MURAT ARSLAN: AİHM tutuklulukla ilgili başvurularda, tutukluluk halen sürüyorsa salıverilmelerine karar veriyor. Nitekim ‘Ilaşcu ve Diğerleri / Rusya ve Moldova’ davasında AİHM, halen tutuklulukları süren başvurucuların keyfi tutukluluklarının sona erdirilmesi için her türlü önlemin alınmasına karar verdi. Bu karar, tüm daireleri de bağlayıcı olan Büyük Daire kararıdır ve oybirliğiyle alınmıştır. AİHM, tazminata da hükmedebilir. Tazminat ödenmesine karşın tutukluluk hali sürüyorsa AİHM, bu kararı icradan düşürmez. Avrupa Konseyi Bakanlar Komitesi’ne de bildirir. Son çare olarak ülke Avrupa Konseyi üyeliğinden çıkarılır.
6 HABERE CASUSLUK OLMAZ
ERDOĞAN: Kaldı ki sıradan bir olaydan değil, bir casusluk olayından söz ediyoruz.

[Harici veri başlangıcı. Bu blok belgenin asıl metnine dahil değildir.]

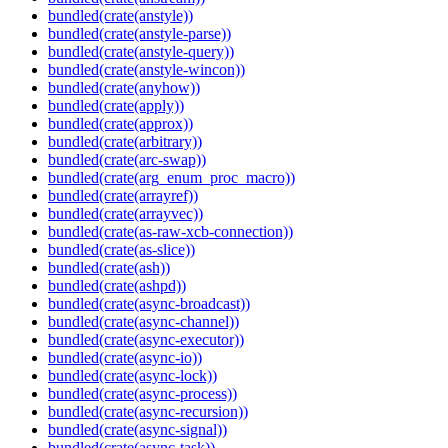
bundled(crate(anstyle))
bundled(crate(anstyle-parse))
bundled(crate(anstyle-query))
bundled(crate(anstyle-wincon))
bundled(crate(anyhow))
bundled(crate(apply))
bundled(crate(approx))
bundled(crate(arbitrary))
bundled(crate(arc-swap))
bundled(crate(arg_enum_proc_macro))
bundled(crate(arrayref))
bundled(crate(arrayvec))
bundled(crate(as-raw-xcb-connection))
bundled(crate(as-slice))
bundled(crate(ash))
bundled(crate(ashpd))
bundled(crate(async-broadcast))
bundled(crate(async-channel))
bundled(crate(async-executor))
bundled(crate(async-io))
bundled(crate(async-lock))
bundled(crate(async-process))
bundled(crate(async-recursion))
bundled(crate(async-signal))
bundled(crate(async-task))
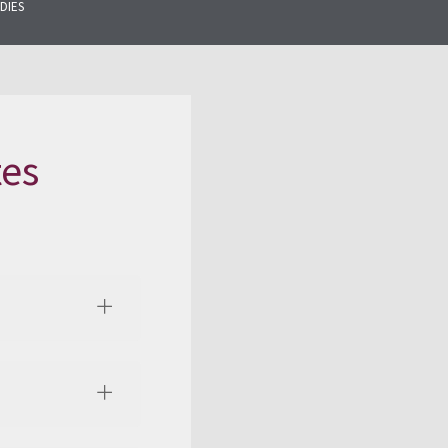
DIES
tes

Fikir özgürlüğü ihlaliyle ne alakası var? Medya mensubu her istediğini yapma özgürlüğüne sahip midir?
MURAT ARSLAN: Bir kez burada masumluk karinesini nereye koyacaksınız?
Yargı kararıyla suçlu olduğu kesinleşmeden siz kimseyi suçlayamazsınız. Bir kişinin casus olup olmadığına mahkeme karar verir. Hiçbir şey ortada yokken casus diyemezsiniz.
Ki ortada tek kanıt gazete haberleridir. Bu yönüyle de
- casusluk dediğiniz şey gizli olur.. Gazete haberi ile casusluk mu olur?
Casusluk suçunun temel tanımına uymuyor. Casusluk varsa başka ülkeye bilgi sızdırmakla olur. Hangi ülke lehine casusluk yapılmış, bunu ortaya koyun. Bu konular çok tartışıldı.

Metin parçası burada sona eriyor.